Chapitre 3 / La constellation des anti-darwiniens

Histoire et coexistence actuelle de treize courants

 

« La nature est la pierre d’essai de la dialectique, et il faut dire que les sciences modernes de la nature ont fourni pour cet essai des matériaux extrêmement riches et dont la masse augmente tous les jours, et qu’elles ont ainsi prouvé qu’en dernière instance la nature procède dialectiquement et non métaphysiquement. Pourtant l’on compte jusqu’à présent les savants qui ont appris à penser dialectiquement ; et ce conflit entre les résultats acquis et la méthode de raisonnement traditionnelle explique la confusion infinie qui règne dans la théorie des sciences naturelles, et qui met au désespoir maîtres et élèves, écrivains et lecteurs. » 
Engels, Anti-Dühring
 


Nier le caractère scientifique du matérialisme historique de Marx, c’est accuser du même coup Darwin, dont la théorie tente d’expliquer l’histoire de la vie, d’anti-scientificité. Selon l’adage de l’épistémologue anarchiste Karl Popper, n’est scientifique que ce qui peut être réfuté par l’expérience. Par l’essence historique de leur champ d’investigation, Darwin comme Marx sont frappés du péché d’infalsifiabilité !

A l’extrême naïveté de ce philosophe jadis très en vogue au moment du bouleversement métaphysique du néo-positivisme, la majorité des épistémologues préfère aujourd’hui la position jugée plus sérieuse de son contemporain Thomas Kuhn. Enfermé dans l’inconséquence de son subjectivisme, « Lorsque Popper prit conscience de l’importance de la biologie, et qu’il adopta une position objectiviste (« réalisme évolutionniste » 1972) il chargea la sélection naturelle de décider quelle théorie est viable, c’est à dire adaptée aux faits. (…) L’évolution scientifique, comme l’évolution tout court (biologique) se fait par essais et erreurs. » (A. Fagot-Largeault, Histoire des sciences tome 1). Auto-discrédité par ces dernières positions, Popper n’est plus idolâtré que par quelques théologiens (voir par exemple Henri De Wit, Histoire de la Biologie) ; Ces derniers ont en effet tout à gagner en faisant leur une théorie aussi radicalement métaphysique !

Si l’Homme n’a pas prise objectivement sur la matière comme l’affirment les marxistes, le progrès scientifique ne peut s’appuyer que sur une « sélection naturelle » des idées à distinguer de l’arbitrage de la pratique.

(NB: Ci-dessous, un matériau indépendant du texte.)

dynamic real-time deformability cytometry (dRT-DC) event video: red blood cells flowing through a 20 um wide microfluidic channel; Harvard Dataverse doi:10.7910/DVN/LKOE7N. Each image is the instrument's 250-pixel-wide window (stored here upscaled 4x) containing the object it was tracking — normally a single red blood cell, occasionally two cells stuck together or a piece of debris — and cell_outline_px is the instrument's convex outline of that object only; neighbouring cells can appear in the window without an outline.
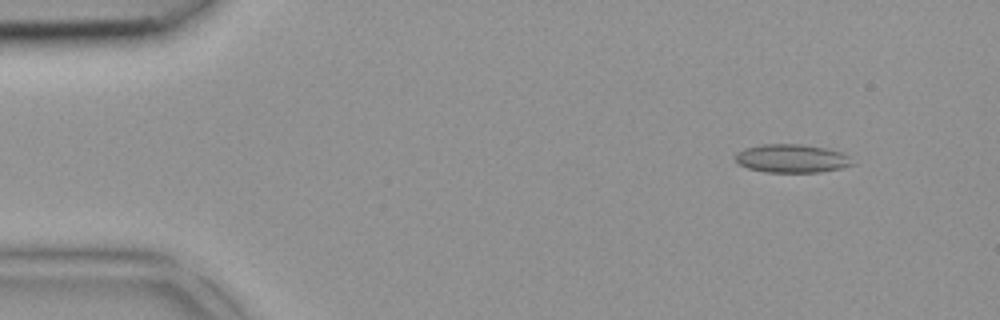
{"species": "common noctule bat (a hibernating species)", "species_latin": "Nyctalus noctula", "temperature_condition": "room temperature", "stored_images_in_passage": 43, "camera_frame_rate_fps": 3000, "um_per_image_px": 0.085, "animal": {"sex": "female", "body_mass_g": 18.4}, "frame": {"image": 1, "passage_image": 5, "time_ms": 1.333, "image_size_px": [1000, 320], "cell_outline_px": [[856, 164], [840, 168], [820, 172], [764, 172], [748, 168], [740, 164], [732, 156], [736, 152], [744, 148], [760, 144], [800, 144], [824, 148], [844, 152]], "centroid_in_image_um": [67.28, 13.46], "position_along_channel_um": 17.7, "area_um2": 19.54}}
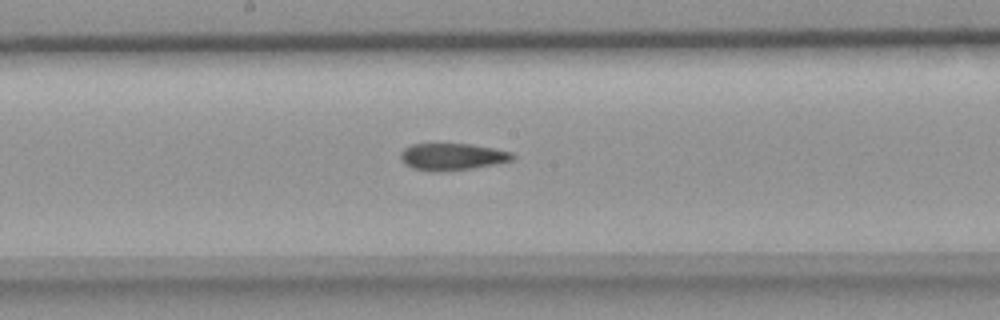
{"frame": {"image": 2, "passage_image": 23, "time_ms": 7.333, "image_size_px": [1000, 320], "cell_outline_px": [[516, 156], [512, 160], [496, 164], [472, 168], [412, 168], [404, 164], [400, 156], [400, 152], [404, 148], [412, 144], [472, 144], [512, 152]], "centroid_in_image_um": [38.48, 13.26], "position_along_channel_um": 209.7, "area_um2": 16.7}}
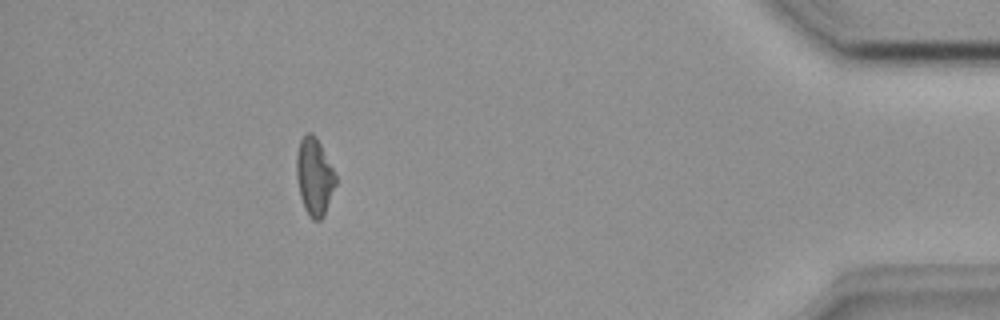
{"frame": {"image": 3, "passage_image": 39, "time_ms": 12.667, "image_size_px": [1000, 320], "cell_outline_px": [[336, 184], [324, 216], [320, 220], [312, 220], [308, 216], [304, 208], [300, 196], [296, 180], [296, 156], [300, 140], [308, 132], [312, 132], [316, 136], [336, 172]], "centroid_in_image_um": [26.72, 15.02], "position_along_channel_um": 408.5, "area_um2": 17.98}}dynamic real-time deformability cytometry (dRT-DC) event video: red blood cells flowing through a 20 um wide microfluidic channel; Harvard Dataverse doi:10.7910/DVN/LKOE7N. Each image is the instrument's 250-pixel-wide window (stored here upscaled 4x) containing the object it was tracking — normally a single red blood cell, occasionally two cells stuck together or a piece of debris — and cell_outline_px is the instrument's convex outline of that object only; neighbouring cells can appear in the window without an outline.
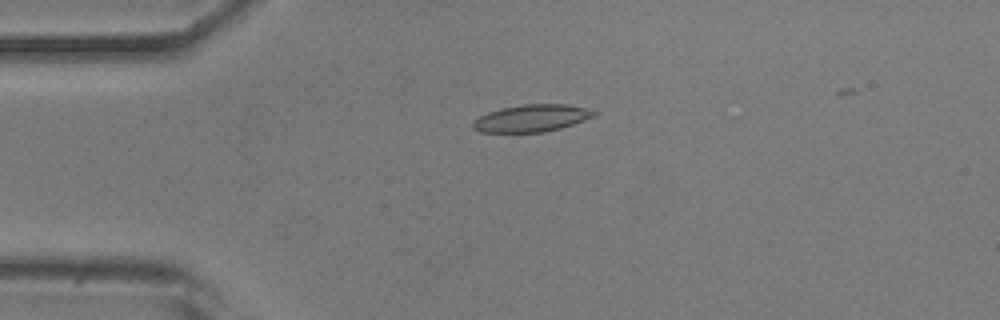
{"species": "common noctule bat (a hibernating species)", "species_latin": "Nyctalus noctula", "temperature_condition": "room temperature", "stored_images_in_passage": 21, "camera_frame_rate_fps": 3000, "um_per_image_px": 0.085, "animal": {"sex": "male", "body_mass_g": 20.5, "forearm_length_mm": 52.5}, "frame": {"image": 1, "passage_image": 1, "time_ms": 0.0, "image_size_px": [1000, 320], "cell_outline_px": [[596, 116], [560, 128], [544, 132], [480, 132], [472, 128], [472, 120], [488, 112], [500, 108], [524, 104], [564, 104], [584, 108], [596, 112]], "centroid_in_image_um": [45.13, 10.05], "position_along_channel_um": 39.9, "area_um2": 19.07}}
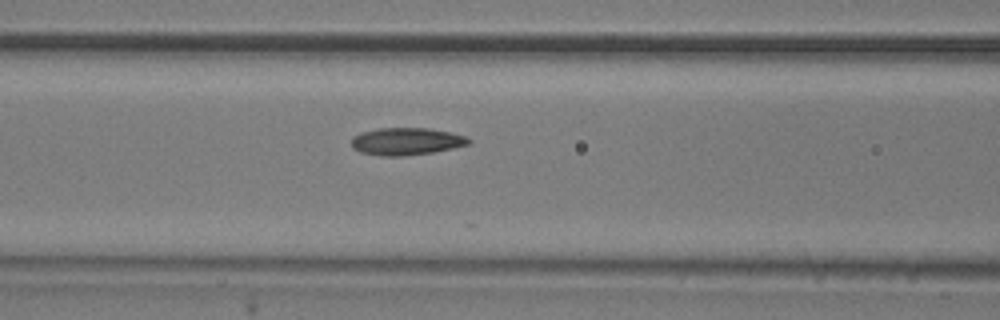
{"frame": {"image": 2, "passage_image": 10, "time_ms": 3.0, "image_size_px": [1000, 320], "cell_outline_px": [[472, 144], [432, 152], [404, 156], [380, 156], [360, 152], [352, 148], [352, 136], [360, 132], [380, 128], [428, 128], [448, 132], [464, 136], [472, 140]], "centroid_in_image_um": [34.51, 12.02], "position_along_channel_um": 132.1, "area_um2": 18.73}}
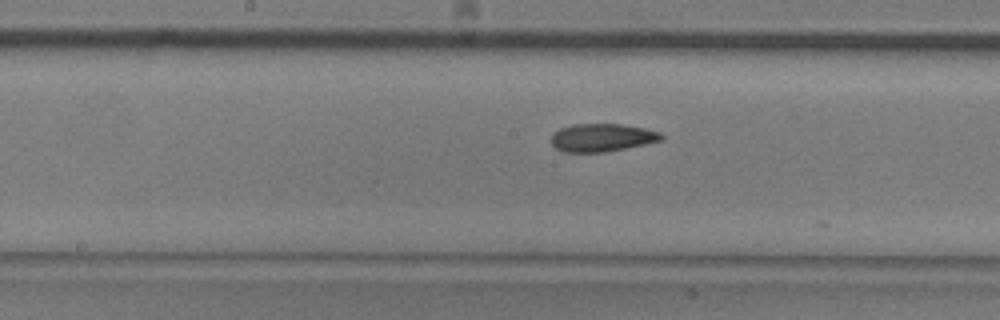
{"frame": {"image": 3, "passage_image": 15, "time_ms": 4.667, "image_size_px": [1000, 320], "cell_outline_px": [[664, 140], [604, 152], [564, 152], [556, 148], [552, 144], [552, 132], [560, 128], [572, 124], [620, 124], [644, 128], [660, 132], [664, 136]], "centroid_in_image_um": [51.16, 11.69], "position_along_channel_um": 197.0, "area_um2": 17.92}}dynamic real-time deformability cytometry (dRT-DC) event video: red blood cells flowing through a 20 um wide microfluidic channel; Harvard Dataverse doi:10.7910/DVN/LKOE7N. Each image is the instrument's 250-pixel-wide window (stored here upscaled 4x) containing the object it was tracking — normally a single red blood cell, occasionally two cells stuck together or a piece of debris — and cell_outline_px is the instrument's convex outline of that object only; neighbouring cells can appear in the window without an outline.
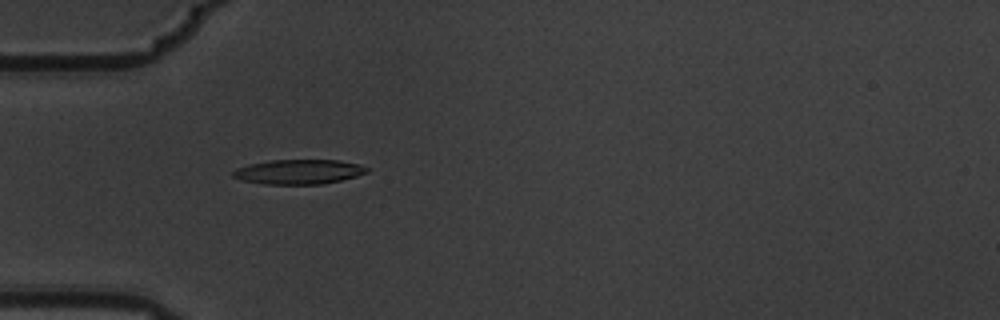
{"species": "common noctule bat (a hibernating species)", "species_latin": "Nyctalus noctula", "temperature_condition": "warm", "stored_images_in_passage": 6, "camera_frame_rate_fps": 3000, "um_per_image_px": 0.085, "animal": {"sex": "male", "body_mass_g": 19.5, "forearm_length_mm": 54.6}, "frame": {"image": 1, "passage_image": 5, "time_ms": 1.333, "image_size_px": [1000, 320], "cell_outline_px": [[368, 172], [356, 176], [340, 180], [320, 184], [264, 184], [244, 180], [232, 176], [232, 172], [236, 168], [248, 164], [272, 160], [340, 160], [360, 164], [368, 168]], "centroid_in_image_um": [25.39, 14.59], "position_along_channel_um": 59.6, "area_um2": 19.13}}
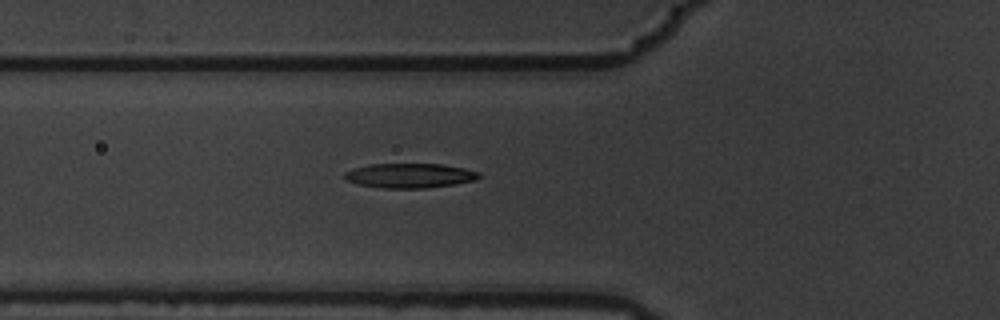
{"frame": {"image": 2, "passage_image": 6, "time_ms": 1.667, "image_size_px": [1000, 320], "cell_outline_px": [[480, 176], [476, 180], [456, 184], [428, 188], [384, 188], [360, 184], [344, 180], [344, 172], [352, 168], [368, 164], [440, 164], [464, 168], [480, 172]], "centroid_in_image_um": [34.82, 14.92], "position_along_channel_um": 91.0, "area_um2": 19.36}}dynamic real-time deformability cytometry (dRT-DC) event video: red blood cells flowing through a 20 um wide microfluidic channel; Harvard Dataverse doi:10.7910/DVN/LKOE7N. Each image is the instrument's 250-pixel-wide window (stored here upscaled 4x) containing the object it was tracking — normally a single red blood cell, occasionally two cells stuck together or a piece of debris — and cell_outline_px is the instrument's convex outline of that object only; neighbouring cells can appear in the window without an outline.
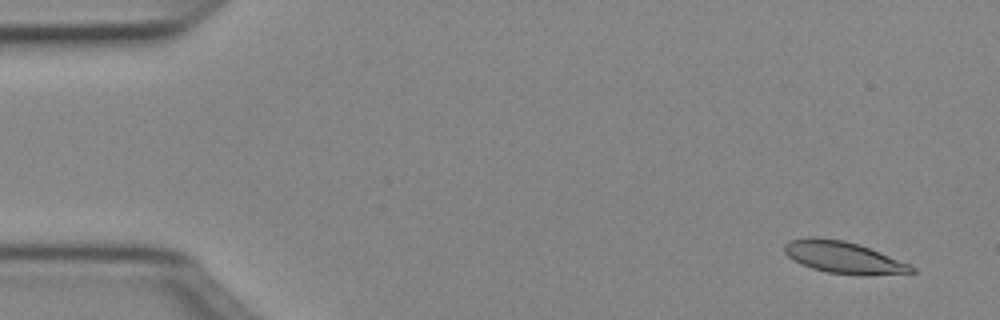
{"species": "Egyptian fruit bat (a non-hibernating species)", "species_latin": "Rousettus aegyptiacus", "temperature_condition": "cold", "stored_images_in_passage": 49, "camera_frame_rate_fps": 3000, "um_per_image_px": 0.085, "animal": {"sex": "female"}, "frame": {"image": 1, "passage_image": 2, "time_ms": 0.333, "image_size_px": [1000, 320], "cell_outline_px": [[916, 272], [864, 276], [860, 276], [828, 272], [812, 268], [792, 260], [784, 252], [784, 244], [788, 240], [808, 236], [812, 236], [844, 240], [860, 244], [912, 264], [916, 268]], "centroid_in_image_um": [71.72, 21.87], "position_along_channel_um": 13.3, "area_um2": 24.1}}
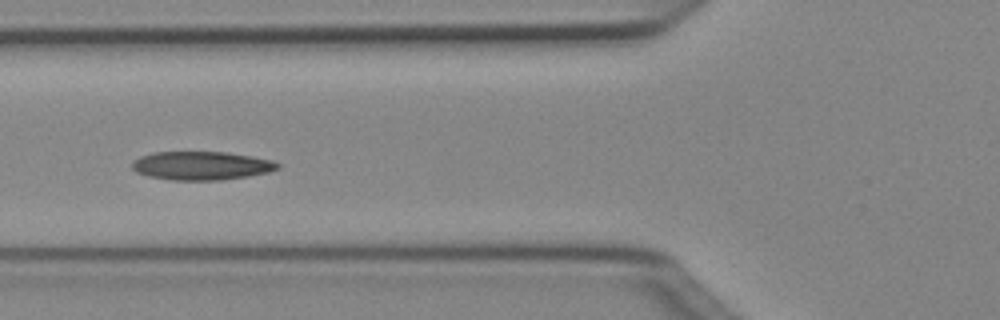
{"frame": {"image": 2, "passage_image": 18, "time_ms": 5.667, "image_size_px": [1000, 320], "cell_outline_px": [[280, 168], [268, 172], [248, 176], [220, 180], [172, 180], [148, 176], [136, 172], [132, 168], [132, 160], [140, 156], [152, 152], [224, 152], [252, 156], [272, 160], [280, 164]], "centroid_in_image_um": [17.1, 14.08], "position_along_channel_um": 108.7, "area_um2": 24.28}}
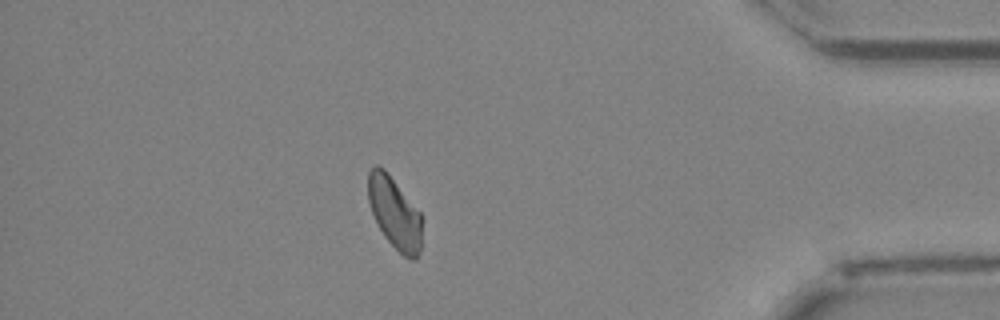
{"frame": {"image": 3, "passage_image": 43, "time_ms": 14.0, "image_size_px": [1000, 320], "cell_outline_px": [[420, 248], [416, 260], [408, 260], [384, 236], [372, 212], [368, 200], [368, 172], [376, 164], [384, 168], [420, 212]], "centroid_in_image_um": [33.52, 18.08], "position_along_channel_um": 401.7, "area_um2": 22.02}, "authors_computed_cell_mechanics": {"area_um2": 23.5246, "velocity_mm_per_s": 4.0009, "shape_relaxation_time_tau1_ms": null, "shape_relaxation_time_tau2_ms": 3.3088, "deformation_change_tau1": null, "deformation_change_tau2": 0.092}}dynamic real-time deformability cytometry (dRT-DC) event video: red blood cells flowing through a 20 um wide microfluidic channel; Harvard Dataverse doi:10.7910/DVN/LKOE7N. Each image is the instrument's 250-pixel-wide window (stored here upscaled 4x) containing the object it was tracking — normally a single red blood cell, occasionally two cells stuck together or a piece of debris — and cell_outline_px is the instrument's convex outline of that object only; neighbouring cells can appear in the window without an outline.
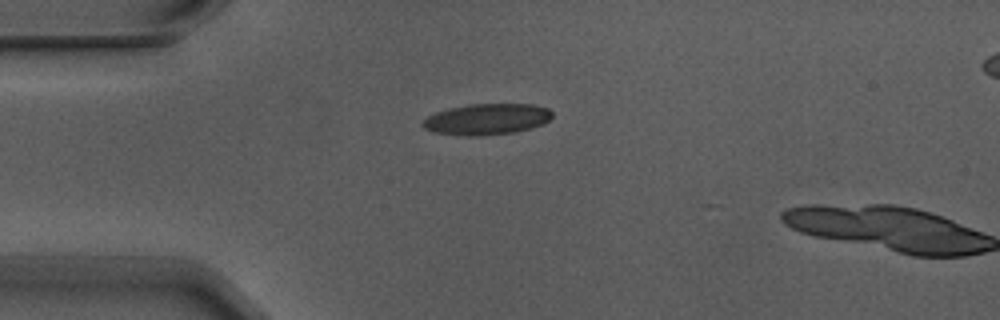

Depuis Kant, cette médiocre conclusion criticiste appartient autant à Popper qu’à Spencer, Haeckel, Monod, Mayr et Kuhn lui-même… Qu’on soit pro- ou anti-darwinien, on finit toujours par adopter, faute de mieux, ce fameux « sélectionnisme des idées ». Telle est la duplicité théorique du découvreur de l’Origine des espèces : Sa position matérialiste ne peut se départir seule d’une orientation théorique qui séduit a priori le philosophe idéaliste conséquent. Patrick Tort rappelle : « A Virchow pour qui le darwinisme conduit dangereusement à la subversion socialiste, Haeckel répond qu’il protège efficacement contre le chimérique égalitarisme socialiste » (Dictionnaire du Darwinisme et de l’Evolution).

Or, il se trouve que ce sélectionnisme des idées ne décrit en rien l’état actuel du débat opposant les différentes théories de l’évolution : Tandis que les néo-darwiniens martèlent en toute occasion que Weismann a mis un point final aux élucubrations lamarckiennes, nous sommes forcés de constater que plus d’un siècle après la mort de ce « héros » de la génétique, Lamarck n’a toujours pas déserté la scène…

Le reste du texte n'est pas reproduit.